Problem. For each line of the data below, copy it if it holds the word "meetings".

**********

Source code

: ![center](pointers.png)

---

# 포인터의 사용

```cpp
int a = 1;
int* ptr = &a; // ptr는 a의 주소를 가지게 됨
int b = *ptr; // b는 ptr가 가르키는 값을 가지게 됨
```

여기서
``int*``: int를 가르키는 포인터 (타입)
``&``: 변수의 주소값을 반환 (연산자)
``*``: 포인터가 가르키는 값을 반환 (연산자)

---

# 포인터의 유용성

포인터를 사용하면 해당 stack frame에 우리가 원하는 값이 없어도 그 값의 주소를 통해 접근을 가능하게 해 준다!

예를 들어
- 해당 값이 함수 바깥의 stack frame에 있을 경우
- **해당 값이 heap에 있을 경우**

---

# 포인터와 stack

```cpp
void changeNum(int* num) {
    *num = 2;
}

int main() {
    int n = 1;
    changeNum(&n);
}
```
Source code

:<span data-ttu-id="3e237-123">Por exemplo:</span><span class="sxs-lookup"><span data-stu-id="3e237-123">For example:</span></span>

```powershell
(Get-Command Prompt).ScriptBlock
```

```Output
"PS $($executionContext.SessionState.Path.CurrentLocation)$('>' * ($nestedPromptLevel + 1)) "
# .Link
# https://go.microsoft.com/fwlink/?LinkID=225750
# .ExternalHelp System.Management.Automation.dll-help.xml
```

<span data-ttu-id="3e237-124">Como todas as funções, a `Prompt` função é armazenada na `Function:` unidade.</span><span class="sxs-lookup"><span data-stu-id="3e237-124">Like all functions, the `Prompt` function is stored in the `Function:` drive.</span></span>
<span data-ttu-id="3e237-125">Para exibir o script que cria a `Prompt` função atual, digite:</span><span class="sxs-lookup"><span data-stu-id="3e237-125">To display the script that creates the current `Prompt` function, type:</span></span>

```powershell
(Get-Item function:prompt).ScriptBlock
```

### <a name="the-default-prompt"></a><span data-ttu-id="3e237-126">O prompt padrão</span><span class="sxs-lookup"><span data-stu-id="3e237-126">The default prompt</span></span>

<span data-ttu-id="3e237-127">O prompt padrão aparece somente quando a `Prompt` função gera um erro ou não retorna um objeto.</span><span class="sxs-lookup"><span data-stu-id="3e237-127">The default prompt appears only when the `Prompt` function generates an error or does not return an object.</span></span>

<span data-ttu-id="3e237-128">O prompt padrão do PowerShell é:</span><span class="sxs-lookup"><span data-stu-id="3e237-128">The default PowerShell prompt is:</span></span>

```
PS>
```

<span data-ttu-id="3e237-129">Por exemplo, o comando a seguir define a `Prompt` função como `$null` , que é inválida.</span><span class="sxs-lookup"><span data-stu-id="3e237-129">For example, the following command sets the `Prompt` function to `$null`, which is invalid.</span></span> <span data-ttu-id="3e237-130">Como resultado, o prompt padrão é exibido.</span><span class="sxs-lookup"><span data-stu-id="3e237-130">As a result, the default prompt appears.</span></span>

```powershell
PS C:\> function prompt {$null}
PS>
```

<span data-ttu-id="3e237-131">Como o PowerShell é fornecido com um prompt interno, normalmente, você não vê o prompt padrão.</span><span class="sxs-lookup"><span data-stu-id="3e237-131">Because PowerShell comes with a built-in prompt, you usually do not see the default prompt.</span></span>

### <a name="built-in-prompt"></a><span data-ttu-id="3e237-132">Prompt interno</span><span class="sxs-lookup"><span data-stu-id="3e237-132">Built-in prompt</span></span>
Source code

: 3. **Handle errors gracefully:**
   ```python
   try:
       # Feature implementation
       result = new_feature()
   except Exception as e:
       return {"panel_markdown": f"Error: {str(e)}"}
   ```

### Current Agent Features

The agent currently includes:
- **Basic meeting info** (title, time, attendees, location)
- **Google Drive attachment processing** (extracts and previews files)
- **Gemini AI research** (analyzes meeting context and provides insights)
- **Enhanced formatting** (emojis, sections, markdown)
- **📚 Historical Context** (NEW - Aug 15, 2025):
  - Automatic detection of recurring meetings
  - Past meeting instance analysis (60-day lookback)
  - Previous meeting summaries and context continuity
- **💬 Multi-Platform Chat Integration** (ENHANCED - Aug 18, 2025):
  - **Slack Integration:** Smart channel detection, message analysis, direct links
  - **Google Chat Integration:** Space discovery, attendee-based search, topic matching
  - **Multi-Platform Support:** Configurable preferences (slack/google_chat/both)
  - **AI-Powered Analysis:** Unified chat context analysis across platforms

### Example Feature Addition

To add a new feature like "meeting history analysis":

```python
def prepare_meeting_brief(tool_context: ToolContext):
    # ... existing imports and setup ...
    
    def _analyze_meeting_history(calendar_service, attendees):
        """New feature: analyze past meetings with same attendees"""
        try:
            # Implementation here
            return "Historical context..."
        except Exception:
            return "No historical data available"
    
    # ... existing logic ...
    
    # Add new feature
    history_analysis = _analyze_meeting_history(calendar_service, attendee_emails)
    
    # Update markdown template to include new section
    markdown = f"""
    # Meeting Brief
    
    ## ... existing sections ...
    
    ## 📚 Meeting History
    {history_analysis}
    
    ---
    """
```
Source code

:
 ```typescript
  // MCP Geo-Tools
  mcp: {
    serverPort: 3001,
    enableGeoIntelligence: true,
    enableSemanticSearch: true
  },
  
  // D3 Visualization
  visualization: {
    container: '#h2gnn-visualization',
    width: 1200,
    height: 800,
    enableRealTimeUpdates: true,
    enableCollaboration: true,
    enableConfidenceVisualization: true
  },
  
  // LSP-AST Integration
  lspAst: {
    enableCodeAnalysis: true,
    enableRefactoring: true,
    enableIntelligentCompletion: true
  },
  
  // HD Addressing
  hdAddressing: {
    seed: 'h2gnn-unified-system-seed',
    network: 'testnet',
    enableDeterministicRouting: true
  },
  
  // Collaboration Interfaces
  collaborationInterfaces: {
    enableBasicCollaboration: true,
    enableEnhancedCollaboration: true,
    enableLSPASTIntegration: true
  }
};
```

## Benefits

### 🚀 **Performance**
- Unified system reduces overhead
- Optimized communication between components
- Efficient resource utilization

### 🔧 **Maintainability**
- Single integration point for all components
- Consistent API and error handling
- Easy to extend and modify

**********

Answer to this exercise.
  - Automatic detection of recurring meetings
        """New feature: analyze past meetings with same attendees"""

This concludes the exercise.